TX -- Deleted a Soapy Sailor


----------



## Susie (May 7, 2017)

Zany_in_CO said:


> TX
> http://www.asoapysailor.com/index.html




This is not coming up as a valid link for me.


----------



## dibbles (May 7, 2017)

Also, if you have access to Costco, I just saw the one where I shop has started carrying 1 gal. pails of coconut oil. I get my olive oil and avocado oil there as well.


----------



## Relle (May 7, 2017)

Where in the world are you ? that will help people to give you suggestions or you can go through the Shopping Recommendations posts and have a look.


----------



## Zany_in_CO (May 7, 2017)

Susie said:


> This is not coming up as a valid link for me.

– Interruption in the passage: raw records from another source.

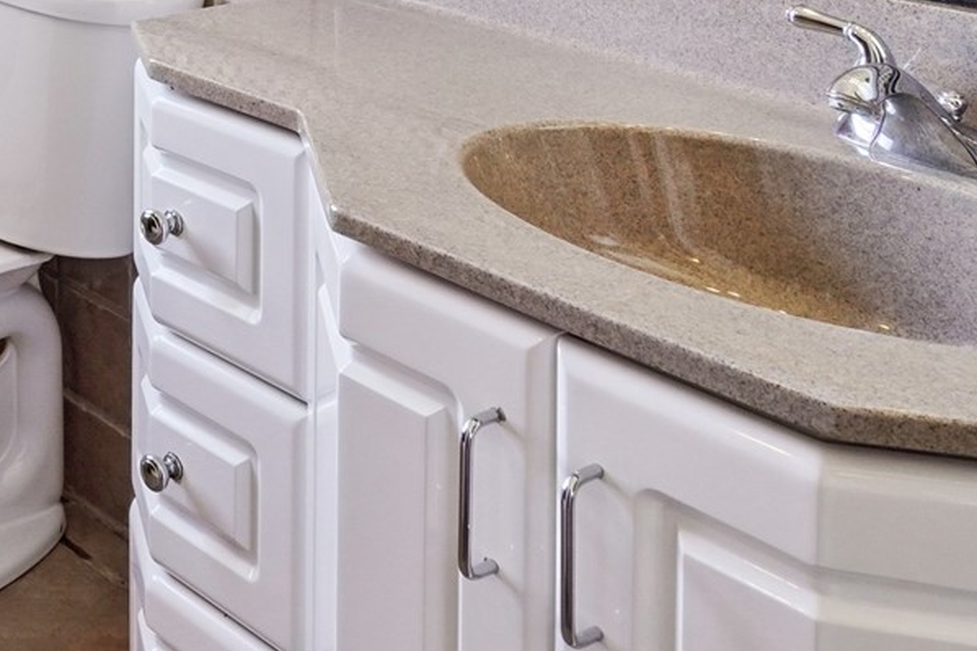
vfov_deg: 19.7
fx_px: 1574
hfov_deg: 29.0
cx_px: -243
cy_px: -375
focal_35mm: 58
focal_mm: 16
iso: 400
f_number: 9
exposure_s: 1/25
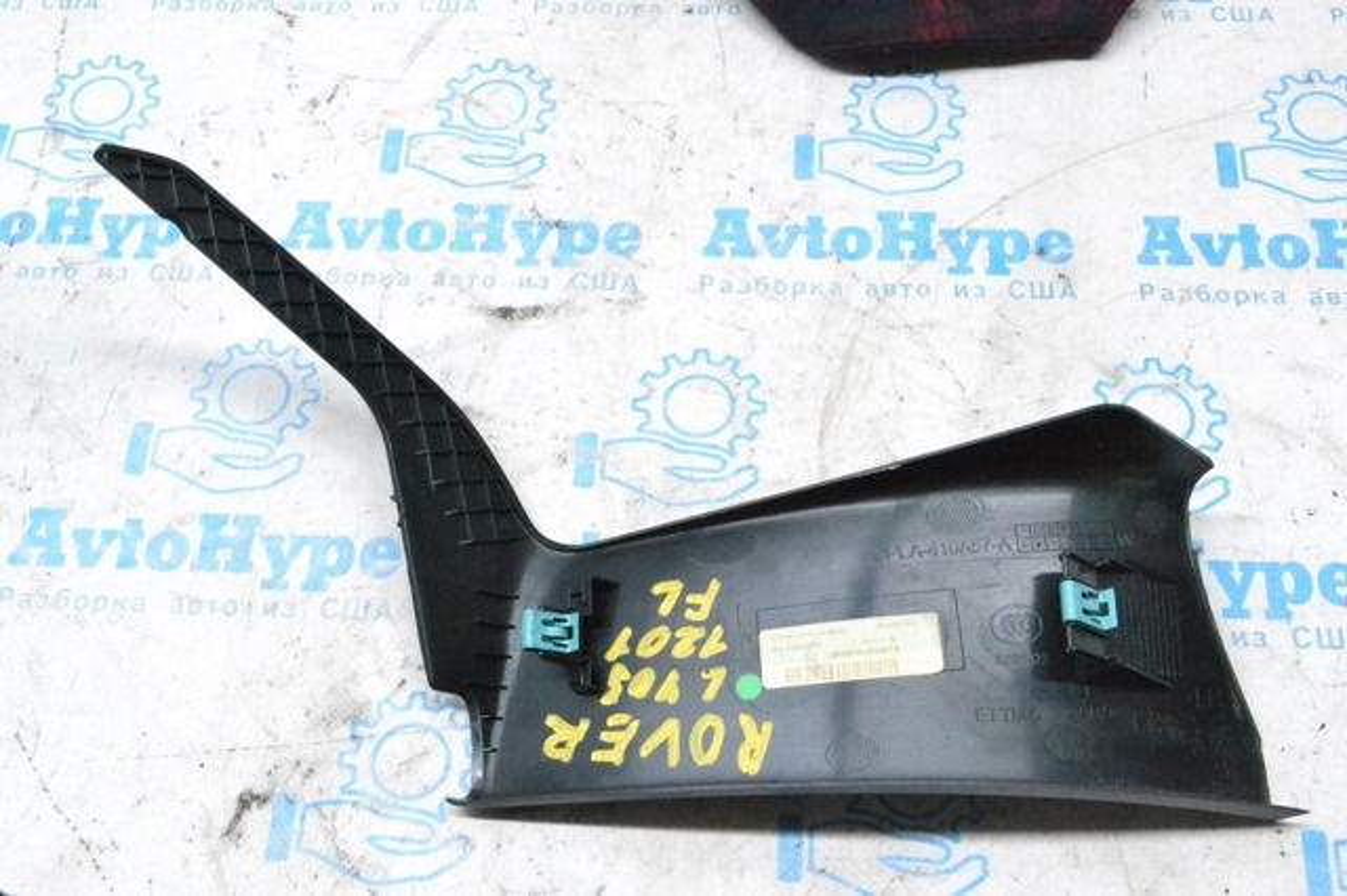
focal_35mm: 45
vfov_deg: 29.8
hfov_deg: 43.6
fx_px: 1683
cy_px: 448
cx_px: 674
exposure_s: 1/125
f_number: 10
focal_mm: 30
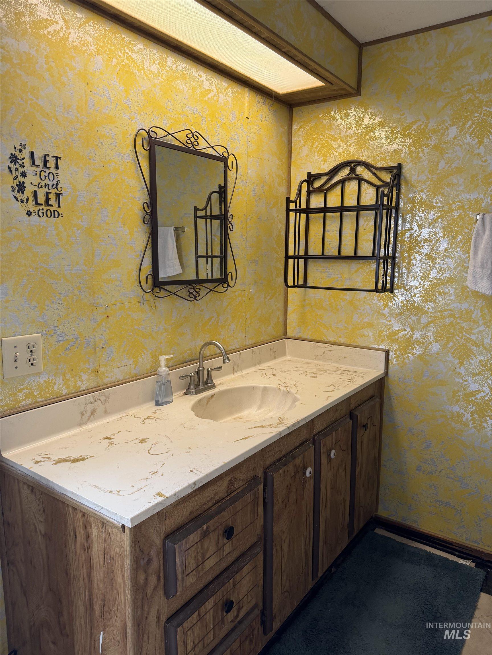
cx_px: 246
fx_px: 455
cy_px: 328
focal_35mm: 24
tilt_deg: -11.0
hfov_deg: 56.8
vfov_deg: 71.6
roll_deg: -1.1
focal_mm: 6.76
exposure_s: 1/60
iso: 160
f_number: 1.78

It didn't work for me either, Susie. I deleted it. Thanks for the head's up. :wave:


----------



## Sharryn (May 8, 2017)

But be aware that Brambleberry is S L O W at getting orders out to you.  So if you're in a hurry for something you may want to try elsewhere.


----------



## drunkonlife (May 8, 2017)

I'm new too but I got the majority of my stuff at BulkApothecary.  Brambleberry is slow....


----------



## soaperwoman (May 8, 2017)

I'm an amazon girl. You can find the best prices and delivered to your door, come on. You still need to do research though to make sure you get the best products for the money.


----------



## Scooter (May 9, 2017)

Costco for CO, OO, AO. Butters from ED. NaOH from ED but awaiting a supply from NG.


----------